When cooling proves global warming!
Using satellite data, a group of scientists has studied the development of temperature over the past 15 years in a large part of Greenland.
More precisely, they looked at surface temperatures (the temperature close to the Earth’s surface) in a part of the country that is not covered by ice—around one fifth of the surface area of Greenland.
Intuitively, you may think that temperature throughout all of Greenland has been increasing, but that is not the case. When you look at the yearly average, the ice-free parts of Greenland show a slight drop in temperature between 2001 and 2015. With swings in temperature from year to year.
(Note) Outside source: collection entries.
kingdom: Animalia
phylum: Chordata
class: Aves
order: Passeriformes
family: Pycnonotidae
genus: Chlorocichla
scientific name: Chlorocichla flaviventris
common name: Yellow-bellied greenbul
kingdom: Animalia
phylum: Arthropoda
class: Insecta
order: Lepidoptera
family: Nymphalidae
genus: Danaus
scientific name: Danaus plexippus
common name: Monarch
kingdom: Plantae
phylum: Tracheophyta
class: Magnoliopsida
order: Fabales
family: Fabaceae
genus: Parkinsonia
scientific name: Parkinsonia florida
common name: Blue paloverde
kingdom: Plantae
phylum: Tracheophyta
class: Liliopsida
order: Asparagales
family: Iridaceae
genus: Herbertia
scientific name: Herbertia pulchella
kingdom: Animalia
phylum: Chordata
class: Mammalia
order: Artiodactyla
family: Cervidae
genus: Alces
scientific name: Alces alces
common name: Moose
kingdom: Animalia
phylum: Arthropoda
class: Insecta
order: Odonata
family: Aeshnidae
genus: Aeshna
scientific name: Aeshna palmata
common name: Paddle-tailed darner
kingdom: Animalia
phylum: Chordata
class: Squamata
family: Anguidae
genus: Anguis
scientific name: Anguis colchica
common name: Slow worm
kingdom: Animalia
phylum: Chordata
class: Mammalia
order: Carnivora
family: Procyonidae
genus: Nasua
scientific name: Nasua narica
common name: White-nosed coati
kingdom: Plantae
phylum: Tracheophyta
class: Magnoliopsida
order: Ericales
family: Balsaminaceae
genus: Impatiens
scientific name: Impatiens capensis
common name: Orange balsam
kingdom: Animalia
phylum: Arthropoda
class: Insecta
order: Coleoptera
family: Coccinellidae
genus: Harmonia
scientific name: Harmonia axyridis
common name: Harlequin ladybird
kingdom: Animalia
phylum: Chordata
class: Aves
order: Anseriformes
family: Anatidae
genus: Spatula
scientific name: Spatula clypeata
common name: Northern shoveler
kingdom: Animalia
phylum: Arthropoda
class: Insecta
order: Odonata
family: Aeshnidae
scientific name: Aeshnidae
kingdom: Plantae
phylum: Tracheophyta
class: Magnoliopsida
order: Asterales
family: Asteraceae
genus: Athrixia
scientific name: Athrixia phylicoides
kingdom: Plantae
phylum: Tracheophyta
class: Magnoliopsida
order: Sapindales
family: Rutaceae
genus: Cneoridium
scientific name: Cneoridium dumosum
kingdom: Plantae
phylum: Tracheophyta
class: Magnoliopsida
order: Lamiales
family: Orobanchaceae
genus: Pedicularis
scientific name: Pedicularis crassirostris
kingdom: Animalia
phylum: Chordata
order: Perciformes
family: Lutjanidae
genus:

However, these results should not be interpreted as “proof” that the Earth is not warming, say the scientists behind the research, which is published in the journal Scientific Reports.
This is weather, not climate
You need to have thirty years’ worth of data before you can “talk about climate,” says Professor Bo Elberling, an environmental geochemist and senior scientist on the study.
So we should be wary of discussing these results in the context of climate change, says Elberling, who is head of the Center for Permafrost (CENPERM) at the Department of Geosciences and Natural Resource Management at the University of Copenhagen, Denmark.
“What’s interesting here is that with these new data we have a unique description of the spatial distribution of surface temperatures across the entire ice-free part of Greenland, which we couldn’t pull out of the approximately 45 weather stations that cover Greenland today,” he say
This clearly was not the result they were expecting to find. And there is little doubt if they had found a small amount of warming, it would have been trumpeted as proving global warming.
Elberling’s claim that “you need to have thirty years’ worth of data before you can talk about climate,” is either remarkably ignorant or flagrantly dishonest. The climate in Greenland is strongly affected by the AMO, which runs on a cycle of about 50 to 60 years.
And as we know, Greenland temperatures are little different nowadays to the 1930s and 40s, when the AMO was previously in warm mode.